PA Bill Would Ban Skill Games

Joint House/Senate legislation in the Pennsylvania General Assembly would ban the so-called skill games that have been placed in thousands of varied locations around the state.

PA Bill Would Ban Skill Games

Pennsylvania lawmakers have introduced joint legislation in the state House and Senate that would declare so-called “skill games” such as Pennsylvania Skill and others that now number tens of thousands as illegal gaming machines.

Senator Amanda Cappelletti, D-Delaware/Montgomery, and Rep. Mark Rozzi, D-Berks, announced that they introduced legislation to outlaw so-called “skill” slot machines.

“In addition to preying on users of the machines, skill games also steal money that should be going to Pennsylvania Lottery programs that support programs for our senior citizens,” Rozzi said.

“These games also divert casino patrons and negatively affect legal slot machine revenue. Given the 52 percent tax rate on slot machine revenue, this reduces payments to the Property Tax Relief Fund, the Race Horse Development Fund and the economic development and local share accounts that routinely help pay for important local projects and the operations of numerous nonprofit agencies, including volunteer fire companies and other public safety agencies.”

“These gaming machines can be found in convenience stores, restaurants, malls, gas stations and other places of business throughout Pennsylvania,” Cappelletti said. “Despite the illusion that the state has oversight, there are no consumer protection measures, prevention of play by minors, assistance for problem gamblers, money laundering controls, or other regulations protecting Pennsylvanians from these predatory machines.”

Cappelletti and Rozzi noted that these unsanctioned gambling devices routinely attract the sort of serious criminal and other negative activity that the General Assembly specifically sought to avoid through passage of the Gaming Act in 2004.

Carefully designed amendments made to the Gaming Act, in 2010 and 2017, further established that gaming should only occur in tightly regulated and controlled environments and not on every street corner. Newspapers across the commonwealth routinely include reports describing the occurrence of serious criminal activity wherever “skill games” are located, including violent robberies, and in a tragic case occurring in Hazelton, a cold-blooded murder.

Rozzi’s legislation, which is currently circulating for co-sponsors, is a companion bill to Cappelletti’s S.B. 969. Both pieces of legislation would, among other provisions, amend Title 18 of the Pennsylvania Consolidated Statutes (Crimes and Offenses) to incorporate the definition of a “slot machine” as set forth in the Gaming Act.
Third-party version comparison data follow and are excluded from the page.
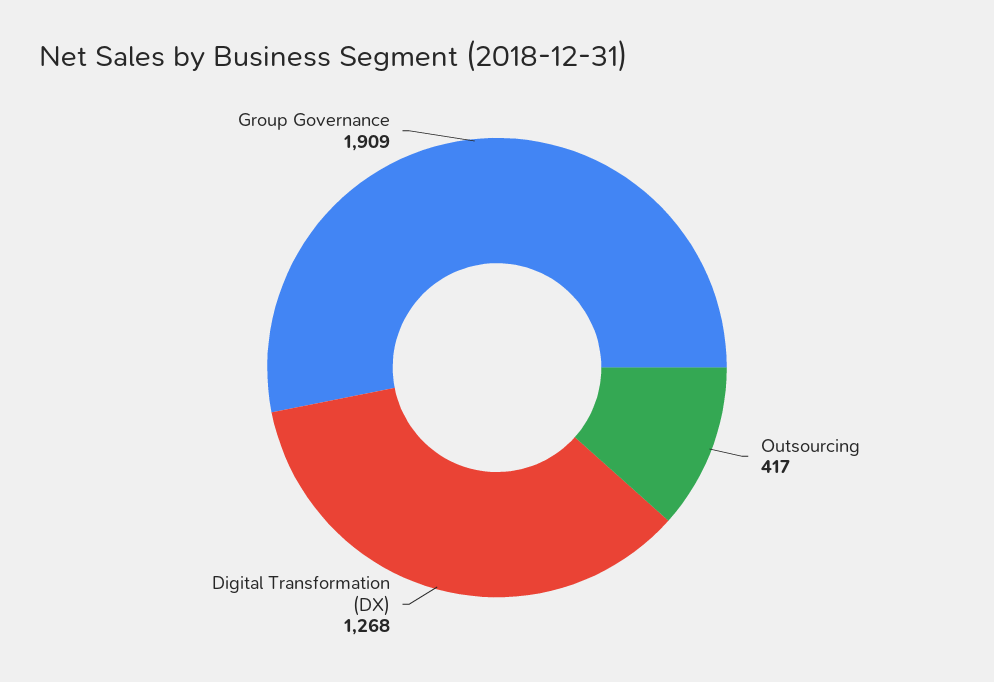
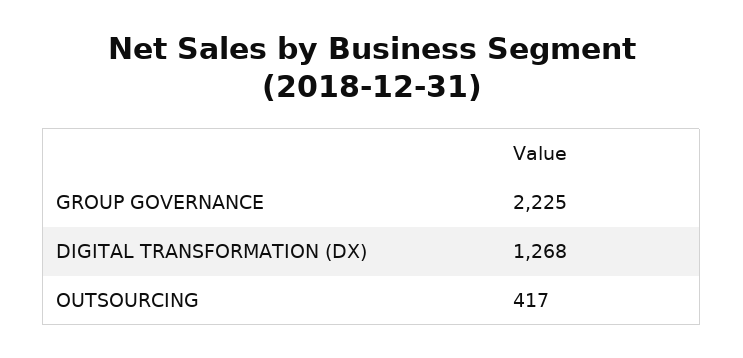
  {
    "Outsourcing": 417,
    "Digital Transformation (DX)": 1268,
-   "Group Governance": 1909
+   "Group Governance": 2225
  }

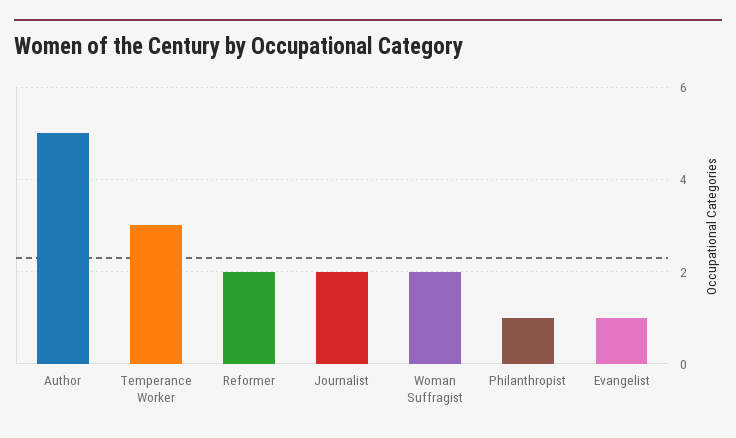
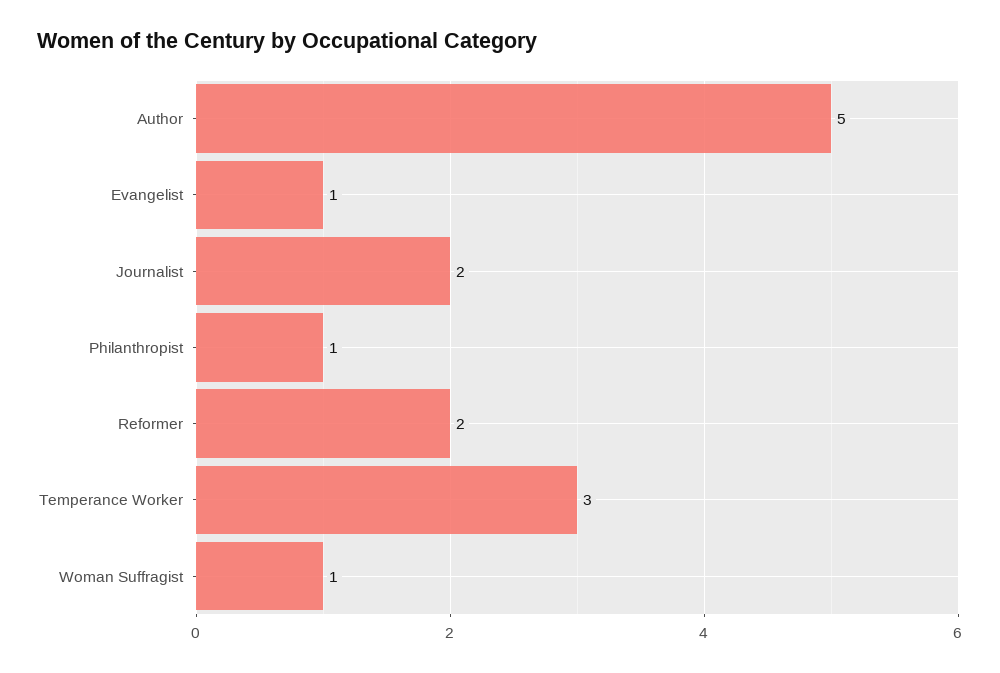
  {
    "Author": 5,
    "Temperance Worker": 3,
    "Reformer": 2,
    "Journalist": 2,
-   "Woman Suffragist": 2,
+   "Woman Suffragist": 1,
    "Philanthropist": 1,
    "Evangelist": 1
  }

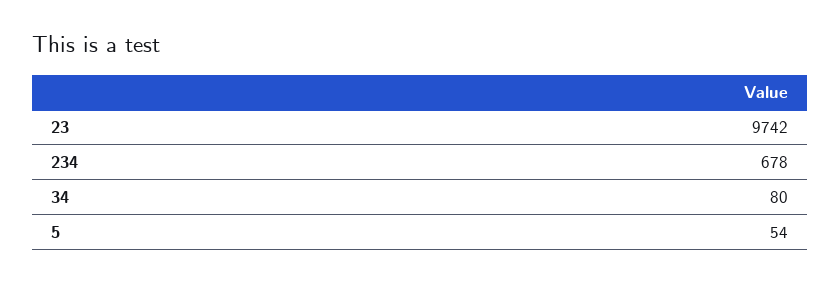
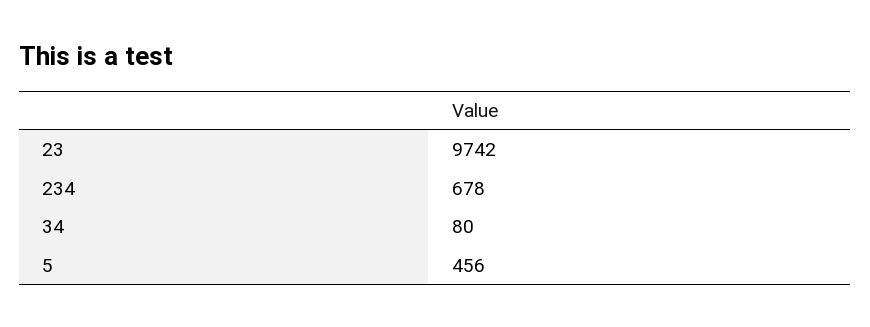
  {
    "23": 9742,
    "234": 678,
    "34": 80,
-   "5": 54
+   "5": 456
  }

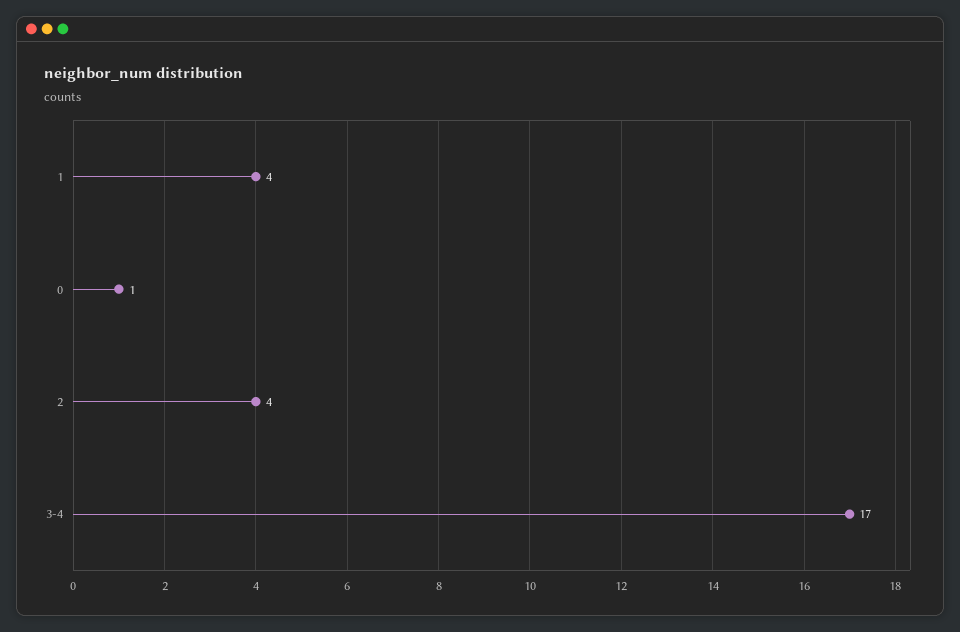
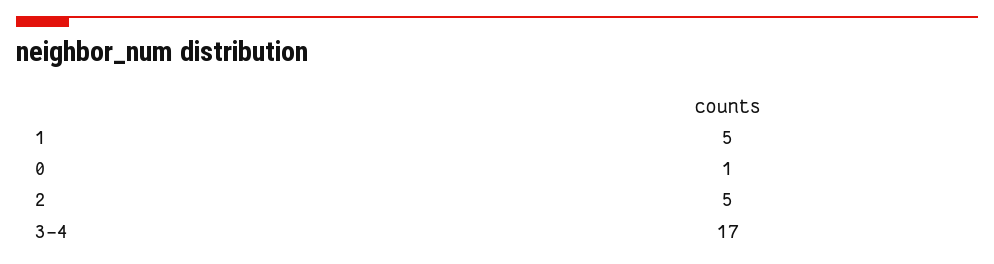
  {
-   "1": 4,
+   "1": 5,
    "0": 1,
-   "2": 4,
+   "2": 5,
    "3-4": 17
  }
In the 2017 amendments to the Gaming Act, the definition of a slot machine was expanded to include all forms of skill games. Under Section 5513 of Title 18, slot machines in the commonwealth are illegal unless they fit within certain narrow exceptions, including slot machines authorized by the Gaming Control Board for placement in regulated casino facilities.

Cappelletti and Rozzi also noted that in a recent legal brief filed in Commonwealth Court by the Criminal Law Division of the Pennsylvania Office of Attorney General, state prosecutors wrote that the skill game machines manufactured by a leading supplier operated in a two-phase manner, including a slot machine-style game of chance and then another phase called “Follow Me.” The prosecutors argued:

“If… a company decided to sell lottery tickets and drew numbers with the same ball machine used by the state lottery, that would certainly be an illegal lottery. The nature of the lottery wouldn’t be changed if all losing players were given a chance to try to kick a 70-yard field goal to win back their bet plus 5 percent. A lottery is still a lottery. So too here.

“These devices are slot machines. (The skill game proponents) do not actually directly challenge that conclusion. Instead they argue that every player gets to essentially, “kick a 70-yard field goal” to win 5 cents on the dollar. ‘Follow Me’ does not change the innate nature of this device (i.e. the skill game). It is a slot machine.”

The new legislation to ban skill games will compete with a current bill filed by state Senator Gene Yaw that would legalize, tax and regulate the devices.